Pakistan Today

‘HEC violating its own rules by conducting tests for scholarship programme’

The Higher Education Commission is violating its own rules and regulations by conducting tests for its scholarship programmes through its Educational Testing Service (ETC).

It has been reliably learned that the HEC was conducting tests of the aspiring candidates for various scholarship programmes through its own newly-established body ETC which was a sheer violation of its own rules and regulations.

The HEC has recently announced indigenous scholarship programme 2016-17 for students and will also conduct tests for this scholarship itself. According to a source, the HEC has established its own test-taking body namely ETC and claimed that the body would not charge any fee from students for tests. But recently the HEC had announced Rs 500 fee per person for test of indigenous scholarship programme, the source said.

While talking to Pakistan Today, Arid Agriculture University Vice Chancellor Rai Muhammad Niaz said that the HEC has not a mandate to conduct tests for its own scholarship programme as it was against the rules and regulation of the commission. He informed that principally the HEC was not authorised to conduct tests for its scholarship scheme as it had announced the programme for itself. Niaz said that Educational Testing Service (ETC) which was formed by the HEC to conduct tests for the scholarships and admission in higher educational institutions was also against the rules and regulations.

‘Such a body was not mentioned in its articles of memorandum and did not allow the HEC to conduct such tests for scholarship programme and admissions’, he added.

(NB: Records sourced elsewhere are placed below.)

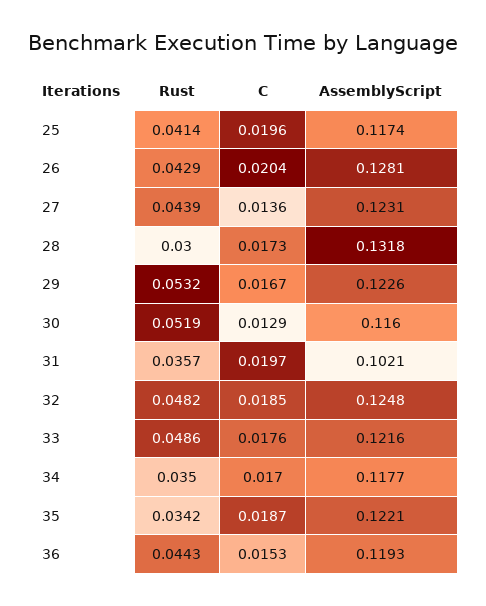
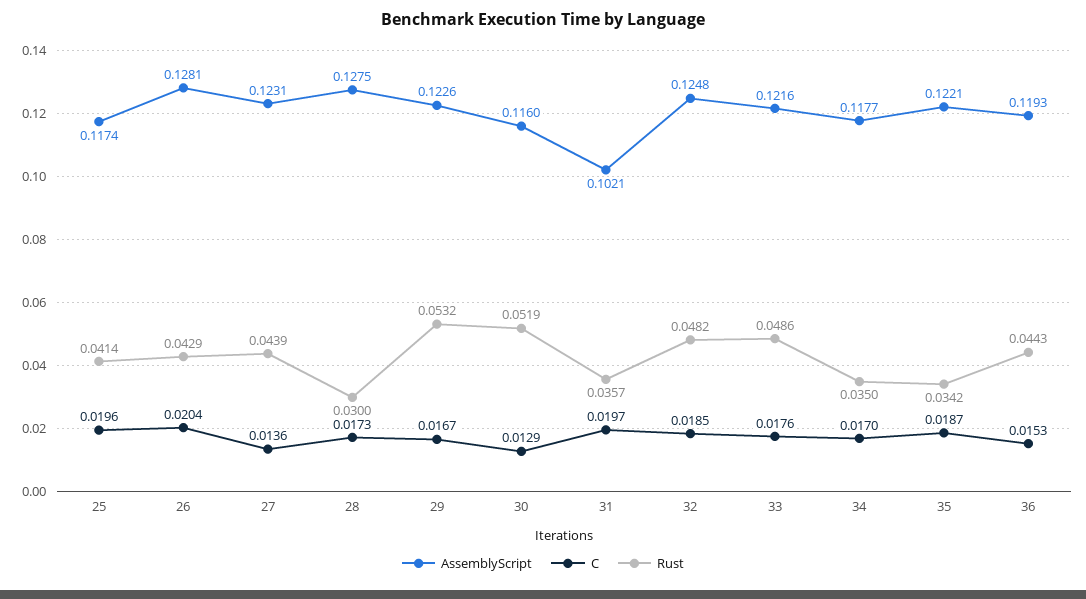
  {
    "Rust": {
      "25": 0.0414,
      "26": 0.0429,
      "27": 0.0439,
      "28": 0.03,
      "29": 0.0532,
      "30": 0.0519,
      "31": 0.0357,
      "32": 0.0482,
      "33": 0.0486,
      "34": 0.035,
      "35": 0.0342,
      "36": 0.0443
    },
    "C": {
      "25": 0.0196,
      "26": 0.0204,
      "27": 0.0136,
      "28": 0.0173,
      "29": 0.0167,
      "30": 0.0129,
      "31": 0.0197,
      "32": 0.0185,
      "33": 0.0176,
      "34": 0.017,
      "35": 0.0187,
      "36": 0.0153
    },
    "AssemblyScript": {
      "25": 0.1174,
      "26": 0.1281,
      "27": 0.1231,
-     "28": 0.1318,
+     "28": 0.1275,
      "29": 0.1226,
      "30": 0.116,
      "31": 0.1021,
      "32": 0.1248,
      "33": 0.1216,
      "34": 0.1177,
      "35": 0.1221,
      "36": 0.1193
    }
  }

Another educational expert said that the HEC was a regulatory body which could not conduct tests without involving third party or test-taking body.

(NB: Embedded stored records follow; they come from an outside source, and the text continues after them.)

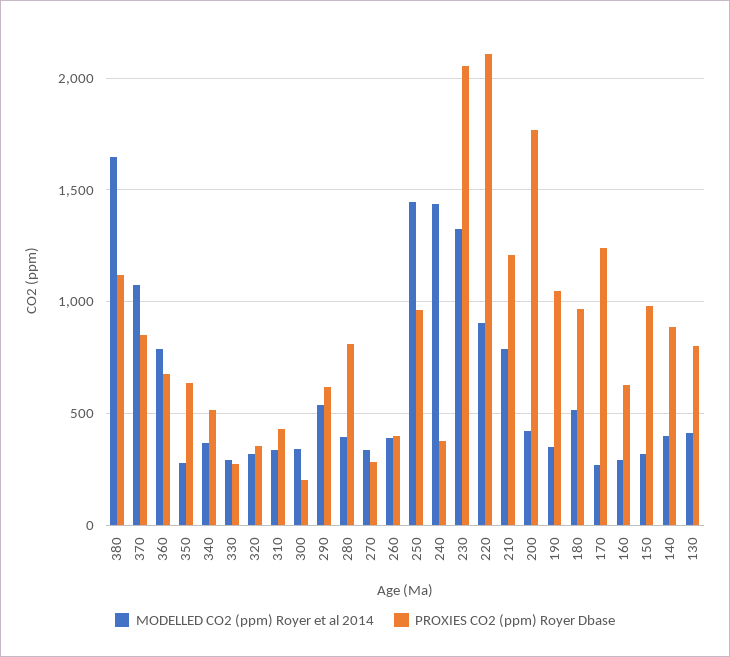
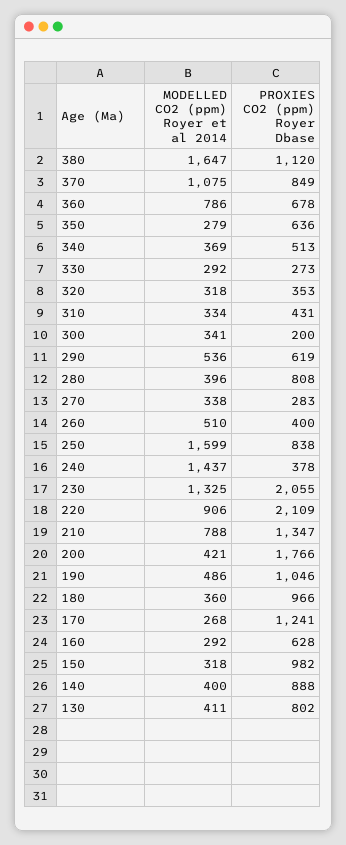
  {
    "MODELLED CO2 (ppm) Royer et al 2014": {
      "380": 1647,
      "370": 1075,
      "360": 786,
      "350": 279,
      "340": 369,
      "330": 292,
      "320": 318,
      "310": 334,
      "300": 341,
      "290": 536,
      "280": 396,
      "270": 338,
-     "260": 400,
+     "260": 510,
-     "250": 1450,
+     "250": 1599,
      "240": 1437,
      "230": 1325,
      "220": 906,
      "210": 788,
      "200": 421,
-     "190": 350,
+     "190": 486,
-     "180": 500,
+     "180": 360,
      "170": 268,
      "160": 292,
      "150": 318,
      "140": 400,
      "130": 411
    },
    "PROXIES CO2 (ppm) Royer Dbase": {
      "380": 1120,
      "370": 849,
      "360": 678,
      "350": 636,
      "340": 513,
      "330": 273,
      "320": 353,
      "310": 431,
      "300": 200,
      "290": 619,
      "280": 808,
      "270": 283,
      "260": 400,
-     "250": 950,
+     "250": 838,
      "240": 378,
      "230": 2055,
      "220": 2109,
-     "210": 1200,
+     "210": 1347,
      "200": 1766,
      "190": 1046,
      "180": 966,
      "170": 1241,
      "160": 628,
      "150": 982,
      "140": 888,
      "130": 802
    }
  }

He said that 2 members of HEC in its board meeting had also opposed the formation of ETC. The HEC was totally violating merit as it was conducting tests for its own scholarship and questioned, ‘How a university can verify a degree which itself awarded’.

When contacted the HEC spokesperson, she said that the commission was facilitating the applicants by holding test, there was no clash of interest as HEC was not an applicant. “The tests are being carried out according to system approach to enable transparent selection of candidates for PhD studies and HEC is empowered under its ordinance to either hire a testing service or set up testing service on its own,’ she said. Thus, HEC was not violating the verdict of LHC adding that HEC Ordinance permits it to establish testing service.

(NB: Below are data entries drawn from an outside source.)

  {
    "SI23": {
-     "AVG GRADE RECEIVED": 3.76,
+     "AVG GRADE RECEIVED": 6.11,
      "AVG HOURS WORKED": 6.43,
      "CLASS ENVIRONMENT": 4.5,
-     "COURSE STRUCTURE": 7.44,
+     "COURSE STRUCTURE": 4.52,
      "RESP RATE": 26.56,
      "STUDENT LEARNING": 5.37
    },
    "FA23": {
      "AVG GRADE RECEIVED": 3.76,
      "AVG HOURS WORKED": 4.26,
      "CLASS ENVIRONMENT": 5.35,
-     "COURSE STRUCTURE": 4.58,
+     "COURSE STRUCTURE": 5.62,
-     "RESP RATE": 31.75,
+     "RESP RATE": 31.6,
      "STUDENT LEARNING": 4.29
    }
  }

It is pertinent to mention here that the Higher Education Commission (HEC) in 2016 closed 31 PhD and 26 MPhil programmes because of lack of fulfillment of minimum quality standards, an official said on Wednesday. The commission reviewed a total of 293 PhD and 57 MPhil programmes of 171 universities, of which 31 PhD and 26 MPhil programmes of different universities were closed due to low quality standards. Earlier, the National Testing Service (NTS), a private body set up by the Comsats Institute of Information Technology (CIIT) in 2003, used to conduct recruitment tests not only for universities but also for private and public institutions, including courts of law and security agencies, charging heavy test fees.

But in March 2014, the Lahore High Court (LHC) declared the NTS illegal and directed the Higher Education Commission (HEC) to ensure that no private firms conduct tests as long as a national testing service is not constituted through proper legislation.

Complying with the court’s orders, the HEC decided to form the Education Testing Council (ETC) that will be functional by the end of this year.